_PAGE EXCERPT_:
==================================================

The second type of person, however, is still very much out there, still trying to force us to think along specific lines. For the social progressives, nothing has changed. No historic event has shown them the error of their ways.
I don't mean to be a bastard by saying this, but it seems like the rise of the second type of person had to do with the enfranchisement of the women's vote and the fallout from that. And if that is so, how do you fix things without revoking the right for women to vote and be active contributers to society?
If half of a population is freed to vote and shape society (a relatively new development in the course of human civilisation), is it unsurprising that the same society loses it's previous composure, and starts to take the outlook of the new members in the elite?
Too ashamed of his past to come forward.
Only when 'the family' figured it better make a buck while it can off old pops, was the truth learned.
Ex Hippie Commune girl has decided to cash in before the body goes cold.
She is disgusting.
anagram: Felt = Left
Well, isn't that special.
The correct term is socialist.
I got stopped right there.
She is just plain stupid. Her stupidity is matched only by her arrogance.
So LEFT, so Marxist.

==================================================

_EXERCISE SET_:
a) Update the stretch of the comment thread excerpt from "Ex Hippie Commune" through "by her arrogance.", writing it out again with "socialist" changed to "progressive".
b) Extend the comment thread on politics and society with the text that would come next after its final line.

Stored entries

==================================================

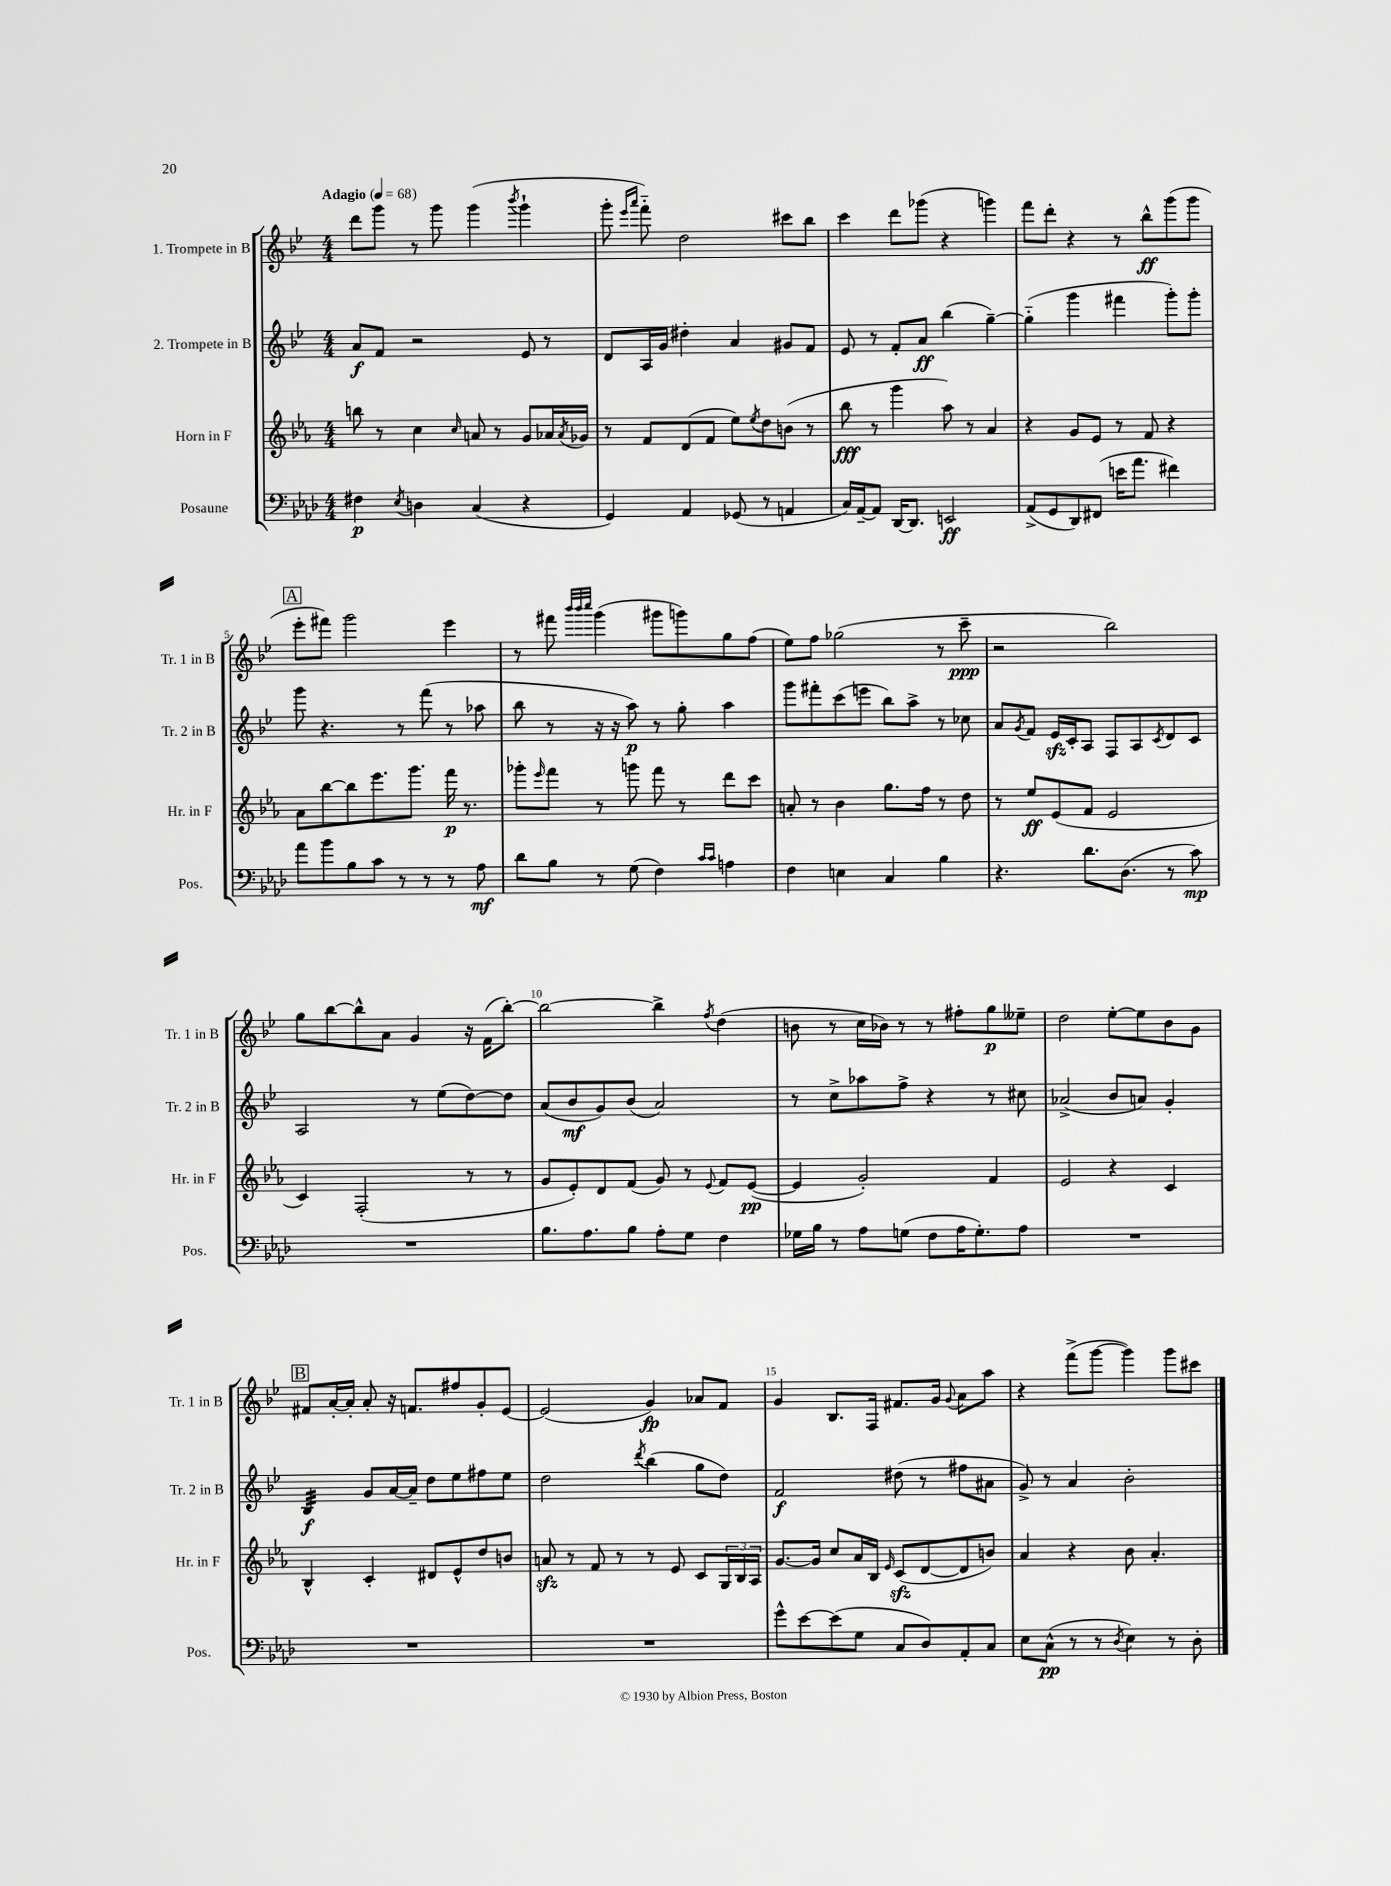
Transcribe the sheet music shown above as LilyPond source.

<<
\new StaffGroup <<
\new Staff = "s0" \with { instrumentName = "1. Trompete in B" shortInstrumentName = "Tr. 1 in B" } {
    \clef treble \key bes \major \numericTimeSignature \time 4/4 \tempo "Adagio" 4 = 68
    d'''8 g'''8 r8 g'''8 g'''4( \acciaccatura { bes'''8 } g'''4-! |
    g'''8-. \grace { ees'''16 a'''16 } f'''8-_) d''2 cis'''8 bes''8 |
    c'''4 d'''8 ges'''8( r4 g'''4) |
    f'''8 d'''8-. r4 r8 bes''8-^\ff g'''8( g'''8 |
    \mark \markup { \box "A" } ees'''8-. fis'''8) g'''2 ees'''4 |
    r8 fis'''8 \grace { bes'''32 bes'''32 c''''32 } g'''4( gis'''8 g'''8) g''8 f''8( |
    ees''8) f''8 ges''2( r8 c'''8--\ppp |
    r2 bes''2) |
    g''8 bes''8~ bes''8-^ a'8 g'4 r16 f'16( bes''8~-.) |
    bes''2~ bes''4-> \acciaccatura { f''8 } d''4( |
    b'8 r8 c''16 bes'16) r8 r8 fis''8-. g''8\p eeses''8-- |
    d''2 ees''8~-. ees''8 bes'8 g'8 |
    \mark \markup { \box "B" } fis'8 a'16~-. a'16-. a'8-. r16 f'8. fis''8 g'8-. ees'8~ |
    ees'2( g'4\fp) aes'8 f'8 |
    g'4 bes8. f16 fis'8. g'16 \appoggiatura { g'8 } a'8 a''8 |
    r4 f'''8->( g'''8~ g'''4) g'''8 cis'''8 \bar "|." |
}
\new Staff = "s1" \with { instrumentName = "2. Trompete in B" shortInstrumentName = "Tr. 2 in B" } {
    \clef treble \key bes \major \numericTimeSignature \time 4/4
    a'8\f f'8 r2 ees'8 r8 |
    d'8 a16 g'16 dis''4-. a'4 gis'8 f'8 |
    ees'8 r8 f'8-. a'8\ff bes''4( g''4~--) |
    g''4-_( g'''4 fis'''4 g'''8-.) g'''8-. |
    \mark \markup { \box "A" } g'''8 r4. r8 f'''8( r8 aes''8 |
    bes''8 r8 r16 r16 a''8\p) r8 g''8-. a''4 |
    g'''8 fis'''8-. c'''8( e'''8 bes''8) a''8-> r8 ces''8 |
    a'8 \acciaccatura { g'8 } f'8 ees'16\sfz c'16-. a8 f8 a8 \acciaccatura { c'8 } d'8 c'8 |
    a2 r8 ees''8( d''8~) d''8 |
    a'8( bes'8\mf g'8) bes'8( a'2) |
    r8 c''8-> aes''8 f''8-> r4 r8 cis''8 |
    aes'2->( bes'8 a'8) g'4-. |
    \mark \markup { \box "B" } bes4:32\f g'8 a'16~ a'16-- d''8 ees''8 fis''8 ees''8 |
    d''2 \acciaccatura { d'''8 } bes''4( g''8 d''8) |
    f'2\f dis''8( r8 fis''8 ais'8 |
    g'8->) r8 a'4 bes'2-. \bar "|." |
}
\new Staff = "s2" \with { instrumentName = "Horn in F" shortInstrumentName = "Hr. in F" } {
    \clef treble \key ees \major \numericTimeSignature \time 4/4
    b''8 r8 c''4 \grace { c''16 } a'8 r8 g'8 aes'16 \acciaccatura { aes'8 } ges'16 |
    r8 f'8 d'8( f'8 ees''8) \acciaccatura { ees''8 } d''8 b'8( r8 |
    bes''8\fff r8 g'''4 aes''8) r8 aes'4 |
    r4 g'8 ees'8 r8 f'8 r4 |
    \mark \markup { \box "A" } aes'8 bes''8~ bes''8 ees'''8. g'''8. f'''16\p r8. |
    ges'''8-. \grace { ees'''16 } f'''8 r8 g'''8 f'''8 r8 d'''8 c'''8 |
    a'8-. r8 bes'4 g''8. f''16 r8 d''8 |
    r8 ees''8\ff ees'8( f'8 ees'2 |
    c'4) f2-.( r8 r8 |
    g'8 ees'8-.) d'8 f'8( g'8) r8 \appoggiatura { ees'8 } f'8 ees'8~\pp( |
    ees'4 g'2-.) f'4 |
    ees'2 r4 c'4 |
    \mark \markup { \box "B" } bes4-^ c'4-. dis'8 ees'8-^ d''8 b'8 |
    a'8\sfz r8 f'8 r8 r8 ees'8 c'8 \tuplet 3/2 { g16 bes16 aes16 } |
    g'8.~ g'16 c''8 aes'16 bes16 \grace { ees'16 } c'8\sfz( d'8~ d'8 b'8) |
    aes'4 r4 bes'8 aes'4.-. \bar "|." |
}
\new Staff = "s3" \with { instrumentName = "Posaune" shortInstrumentName = "Pos." } {
    \clef bass \key aes \major \numericTimeSignature \time 4/4
    fis4\p \acciaccatura { ees8 } d4 c4( r4 |
    g,4) aes,4 ges,8( r8 a,4 |
    c16) aes,16~-- aes,8 des,16~ des,8. e,2\ff |
    aes,8->( g,8 des,8) fis,8( e'16 aes'8. fis'4) |
    \mark \markup { \box "A" } aes'8 bes'8 bes8 c'8 r8 r8 r8 aes8\mf |
    des'8 bes8 r8 g8( f4) \grace { c'16 c'16 } a4 |
    f4 e4 c4 bes4 |
    r4. des'8. des8.( r8 c'8\mp) |
    R1 |
    bes8. aes8. bes8 aes8-. g8 f4 |
    ges16 bes16 r8 aes8 g8( f8 aes16 g8.-.) aes8 |
    R1 |
    \mark \markup { \box "B" } R1 |
    R1 |
    g'8-^ ees'8~ ees'8( g8 c8 des8) aes,8-. c8 |
    ees8 c8-^\pp( r8 r8 \acciaccatura { des8 } ees4) r8 des8-. \bar "|." |
}
>>
>>
\layout { \context { \Score \override BarNumber.break-visibility = ##(#f #t #t) barNumberVisibility = #(every-nth-bar-number-visible 5) } }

==================================================

_WRITTEN ANSWERS_:
a)
Ex Hippie Commune girl has decided to cash in before the body goes cold.
She is disgusting.
anagram: Felt = Left
Well, isn't that special.
The correct term is progressive.
I got stopped right there.
She is just plain stupid. Her stupidity is matched only by her arrogance.

b)
I generally use the terms "leftists", "liberals" and "socialists" rather selectively according to the individuals or organizations involved.....whichever term fits the closest.
notice too that when she returned to America - she took on the challenge of "being a hippie." I am amazed at how leftists want change as long as most of the heavy lifting is done by workers, while they have wine and cheese to explain the role of change for the worker.
Those are communists Leni.
This is a common error on the left. Many equate the quality of "sensitivity" (Someone's crying, Lord, Kumbaya) with the far more difficult task of accurately assessing, understanding and providable workable solutions to the dilemmas of politics and economics. Quite often sensitivity is an outright obstacle to finding such solutions, in fact, because it emphasizes tendentious emotivism over objective analysis.
I agree that the word progressive is innappropriate, if you are to look at the outcomes of the Progressive movement. In its extremes, there have been horrible attrocities due to liquidation of parts of nations populations, due to far Left leadership.
What is useful about the term "Progressive" is that it describes a broad range of related movements. No one is saying Social Democrats will bring about the same government as Communists, but they have the same philosophical basis.
According to Bill Clinton, 75% of Iranians are "progressive." While Clinton and Iranians live different lifestyles, both tend towards heavy centralization of government, as much as they can achieve. The mullahs of Iran, obviously, being more successful at it than Democrats in America.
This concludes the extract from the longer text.